Hey, I'm Madeleine!
I am a wife and a mom of three young kids. After I had my first child and got to stay home with her after years of working and studying I found that this was when I was at my happiest. But society's standards have been laying deep in me and I felt pressured to get a job and send my daughter to daycare. I had just finished my bachelors degree in biology when I gave birth, and after years in school I had to use my education, right?
So, I got a job, a few actually since finding a job in my field in the small place I live is quite challenging, but I was never happy. I was longing for the opportunity of another maternity leave if I were to have another child. And I did, and it was amazing. I was so happy, and a week before I gave birth to my second daughter I got offered what I thought was my dream job, without even applying.

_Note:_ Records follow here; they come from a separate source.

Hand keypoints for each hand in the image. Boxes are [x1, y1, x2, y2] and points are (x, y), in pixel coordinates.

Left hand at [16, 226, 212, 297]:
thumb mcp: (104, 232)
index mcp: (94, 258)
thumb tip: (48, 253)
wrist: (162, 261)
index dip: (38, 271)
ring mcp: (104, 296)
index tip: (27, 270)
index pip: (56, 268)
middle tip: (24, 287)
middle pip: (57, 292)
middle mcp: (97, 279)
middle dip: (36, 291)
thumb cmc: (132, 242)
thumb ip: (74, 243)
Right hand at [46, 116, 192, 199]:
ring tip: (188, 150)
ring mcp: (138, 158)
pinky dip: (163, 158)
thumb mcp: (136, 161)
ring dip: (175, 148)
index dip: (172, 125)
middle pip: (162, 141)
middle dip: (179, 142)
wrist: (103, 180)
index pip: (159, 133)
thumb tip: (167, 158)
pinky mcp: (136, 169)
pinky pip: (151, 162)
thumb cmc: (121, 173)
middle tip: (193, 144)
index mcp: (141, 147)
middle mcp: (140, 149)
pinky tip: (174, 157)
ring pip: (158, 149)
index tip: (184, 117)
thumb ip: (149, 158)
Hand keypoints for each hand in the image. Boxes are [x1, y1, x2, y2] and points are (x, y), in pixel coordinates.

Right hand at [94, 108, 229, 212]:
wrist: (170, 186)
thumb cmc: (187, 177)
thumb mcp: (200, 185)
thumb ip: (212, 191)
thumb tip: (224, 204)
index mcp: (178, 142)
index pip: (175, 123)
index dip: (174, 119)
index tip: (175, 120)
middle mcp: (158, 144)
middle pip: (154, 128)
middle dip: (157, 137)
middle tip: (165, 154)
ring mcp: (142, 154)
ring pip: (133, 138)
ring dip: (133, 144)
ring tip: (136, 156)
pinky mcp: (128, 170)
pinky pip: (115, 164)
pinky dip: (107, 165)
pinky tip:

So, when my daughter was a year old I went back to work even though everything in me was screaming that it was wrong. Sacrificing this time with my child that I will never get back for what, money? That sounds insane to me... But I did, because of all the expectations, and I have regretted it ever since.
This time, I am on maternity leave with my son and my last child, and I do not want it to end. I do not want to go back to the rat race. My husband is also a farmer which is extremely busy work, in addition to being a builder, so I am alone with the kids a lot as well as all the housework. And all of this on top of the 9-5 is just not durable, and I will not let it continue this way.